African, Asian, Caribbean and Latin American delegates were furious at being left out of key meetings and decisions and some refused to sign any deal. The US tried to push ahead with meeting on labour standards against resistance from some delegations, which Pakistan said was illegal. A counter-meeting was set up but the Americans took away translators and microphones.
High stakes negotiations often involve tension, but never this degree of rancour and open anger. In any case, this meeting was only supposed to be the beginning of negotiations. Taken alongside the demonstrations earlier in the week, the meeting ranks as the worst-handled international event in a long time.
Ms Barshefsky's deadline for agreement approached with little sign of a deal, and European and British sources said that a bare-bones agreement might have to suffice. Instead of spelling out how the WTO would handle the trade talks, it would simply list areas of discussion. That would represent all but total failure when set against US aspirations, and mean that last year's work and the negotiations of the last week were essentially wasted.
To add to American embarrassment, the deal on labour standards was close, but it was not part of the official agreement and was of very dubious legal value. It set up a body that was not part of the WTO and did not change its rules in any way. That represented a comprehensive defeat for America if agreed, though the US was expected to present it as a substantive success.
This was the most crucial issue for the US government, facing demonstrations by trade unions outside, pressure inside from John Sweeney, the head of the AFL-CIO, (American's umbrella union body), an election in a year's time and deep divisions in the Democratic Party. So in an interview with the Seattle Post-Intelligencer, Mr Clinton said the US wanted sanctions; and in speeches, he seemed more concerned to express his sympathies with the demonstrators.
To add to the fiasco, demonstrators infiltrated themselves into the WTO building and disrupted the press room, shouting and putting up banners.

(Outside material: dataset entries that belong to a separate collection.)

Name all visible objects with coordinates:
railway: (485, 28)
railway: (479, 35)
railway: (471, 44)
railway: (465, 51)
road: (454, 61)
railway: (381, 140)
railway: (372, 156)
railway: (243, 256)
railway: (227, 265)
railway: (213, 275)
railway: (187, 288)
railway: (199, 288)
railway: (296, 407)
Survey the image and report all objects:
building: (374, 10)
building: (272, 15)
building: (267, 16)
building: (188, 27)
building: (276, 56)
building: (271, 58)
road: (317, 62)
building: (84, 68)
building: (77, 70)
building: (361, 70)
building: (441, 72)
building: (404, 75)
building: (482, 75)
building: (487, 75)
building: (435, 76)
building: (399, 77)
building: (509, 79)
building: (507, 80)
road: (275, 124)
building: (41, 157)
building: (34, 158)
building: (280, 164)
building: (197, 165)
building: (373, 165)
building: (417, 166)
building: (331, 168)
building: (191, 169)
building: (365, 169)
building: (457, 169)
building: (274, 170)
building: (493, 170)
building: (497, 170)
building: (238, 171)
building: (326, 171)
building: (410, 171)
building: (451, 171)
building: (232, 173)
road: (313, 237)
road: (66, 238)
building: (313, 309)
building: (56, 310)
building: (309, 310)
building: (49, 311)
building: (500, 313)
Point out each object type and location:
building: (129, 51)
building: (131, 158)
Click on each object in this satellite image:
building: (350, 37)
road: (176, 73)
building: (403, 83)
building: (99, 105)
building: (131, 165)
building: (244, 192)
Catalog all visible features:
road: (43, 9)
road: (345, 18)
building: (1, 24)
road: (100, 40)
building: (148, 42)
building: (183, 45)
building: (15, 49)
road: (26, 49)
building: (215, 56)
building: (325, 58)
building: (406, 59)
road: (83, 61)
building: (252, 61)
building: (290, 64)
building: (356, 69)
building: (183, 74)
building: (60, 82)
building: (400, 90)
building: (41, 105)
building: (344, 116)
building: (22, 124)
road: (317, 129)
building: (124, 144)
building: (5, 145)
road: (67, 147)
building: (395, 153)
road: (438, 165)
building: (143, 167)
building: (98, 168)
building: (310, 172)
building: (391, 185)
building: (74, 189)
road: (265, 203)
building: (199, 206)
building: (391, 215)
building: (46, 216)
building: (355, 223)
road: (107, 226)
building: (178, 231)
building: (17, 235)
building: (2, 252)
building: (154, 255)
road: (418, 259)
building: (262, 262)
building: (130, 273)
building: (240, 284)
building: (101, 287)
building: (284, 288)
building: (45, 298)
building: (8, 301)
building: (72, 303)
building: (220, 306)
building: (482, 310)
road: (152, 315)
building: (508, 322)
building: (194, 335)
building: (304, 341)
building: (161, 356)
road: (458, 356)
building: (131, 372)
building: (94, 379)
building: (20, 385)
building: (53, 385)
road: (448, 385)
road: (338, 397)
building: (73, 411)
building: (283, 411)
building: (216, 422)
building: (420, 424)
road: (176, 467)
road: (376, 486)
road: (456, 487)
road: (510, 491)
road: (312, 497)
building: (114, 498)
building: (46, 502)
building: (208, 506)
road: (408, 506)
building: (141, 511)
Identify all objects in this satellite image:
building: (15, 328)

After some minutes they were ejected by stunned security staff. Many non-journalists have been accredited for the meeting, and in any case, several passes were stolen. The security of the meeting has become highly controversial in Seattle after the police failed to deal with the early protests, clamped down very tightly during Mr Clinton's visit and then relaxed their grip again.
The more significant problems were not those between developed countries: they were those which divided the North and the South. And here, the atmosphere was becoming poisonous. The US had promised to make this round of talks a "development round", and pledged greater openness to the poor nations. Instead, they ended up feeling marginalised and insulted. One pregnant Colombian delegate was knocked to the ground in the mêlée on Tuesday; an African delegate was refused entry to the conference.
Even if the summit does succeed in setting a course for three years of negotiations on a new world trade pact, it is clear that the WTO has been gravely wounded by the week, and American credibility on trade issues further undermined abroad.